-- START SELECTION --

Open mooijtech opened 1 year ago
Not sure if T5 is compatible with BART, hopefully it is since both are encoder-decoder. Seems to be some config.json
differences, trying to modify it now.
Stuck on input encoding embeddings.
T5 uses an encoder-decoder architecture that closely resembles the original transformer. The differences are:
LayerNorm is applied immediately before each attention and feed forward transformation (i.e., outside of the residual path)
No additive bias is used for LayerNorm (i.e., see here; we only use scale and eliminate the additive bias)
A simple position embedding scheme is used that adds a scalar to the corresponding logit used to compute attention weights
Dropout is applied throughout the network (e.g., attention weights, feed forward network, skip connection, etc.)
@mooijtech I am ready to work on this together, let me know if you're still interested :)
Hello Matteo,
I have lost access to my GitHub account due to the great new 2FA requirement (replying via email should still work I guess).
I am not currently interested as I've switched direction, if I really wanted to do this I would have done it by now as if I want to do something there's nothing that can stop me as the internet knows everything :)
Kind regards, Marten
I would like to use the following model(s): https://huggingface.co/google/flan-t5-small https://huggingface.co/google/flan-t5-xxl
What would be required to add support if I were to look at contributing myself?
Kind regards, Marten

-- END SELECTION --
-- START DATA SUPPLIED --

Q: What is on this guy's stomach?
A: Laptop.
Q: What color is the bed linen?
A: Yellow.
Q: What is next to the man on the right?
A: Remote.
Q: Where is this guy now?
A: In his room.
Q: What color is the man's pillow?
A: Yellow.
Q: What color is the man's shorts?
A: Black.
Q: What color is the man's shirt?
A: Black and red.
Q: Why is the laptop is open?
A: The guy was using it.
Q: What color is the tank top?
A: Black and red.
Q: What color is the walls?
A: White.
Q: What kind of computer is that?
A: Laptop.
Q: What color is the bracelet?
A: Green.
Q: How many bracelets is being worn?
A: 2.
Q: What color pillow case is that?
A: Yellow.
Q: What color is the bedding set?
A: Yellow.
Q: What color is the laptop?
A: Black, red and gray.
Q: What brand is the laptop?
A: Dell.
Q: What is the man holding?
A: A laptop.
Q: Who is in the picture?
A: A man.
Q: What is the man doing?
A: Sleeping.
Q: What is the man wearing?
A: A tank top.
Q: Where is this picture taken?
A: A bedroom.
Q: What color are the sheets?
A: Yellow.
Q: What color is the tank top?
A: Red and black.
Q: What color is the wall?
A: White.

-- END DATA SUPPLIED --
-- START DATA SUPPLIED --

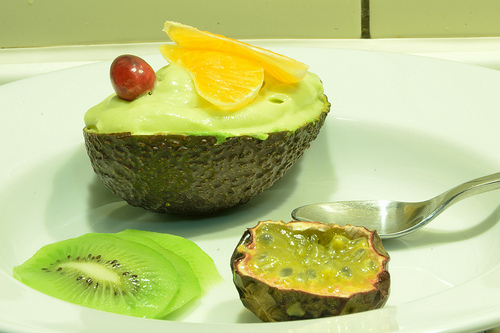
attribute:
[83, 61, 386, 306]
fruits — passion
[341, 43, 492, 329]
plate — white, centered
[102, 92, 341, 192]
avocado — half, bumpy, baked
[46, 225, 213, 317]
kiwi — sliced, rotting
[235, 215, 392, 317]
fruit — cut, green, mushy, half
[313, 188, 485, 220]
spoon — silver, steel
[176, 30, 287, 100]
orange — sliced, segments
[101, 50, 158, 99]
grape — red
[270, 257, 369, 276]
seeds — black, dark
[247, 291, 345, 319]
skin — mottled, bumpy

-- END DATA SUPPLIED --
-- START DATA SUPPLIED --

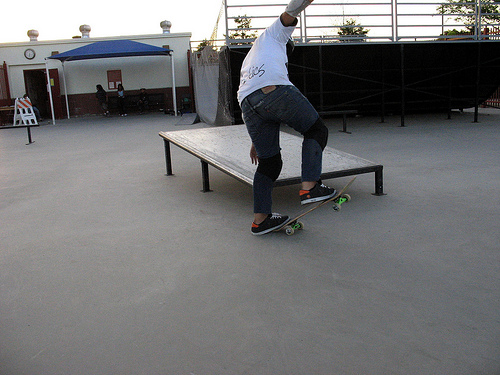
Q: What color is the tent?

-- END DATA SUPPLIED --

- DIRECTIONS -
In the thread about T5 and BART, where does T5 apply LayerNorm?

- SOLVED PROBLEM -
Immediately before each attention and feed forward transformation, outside of the residual path.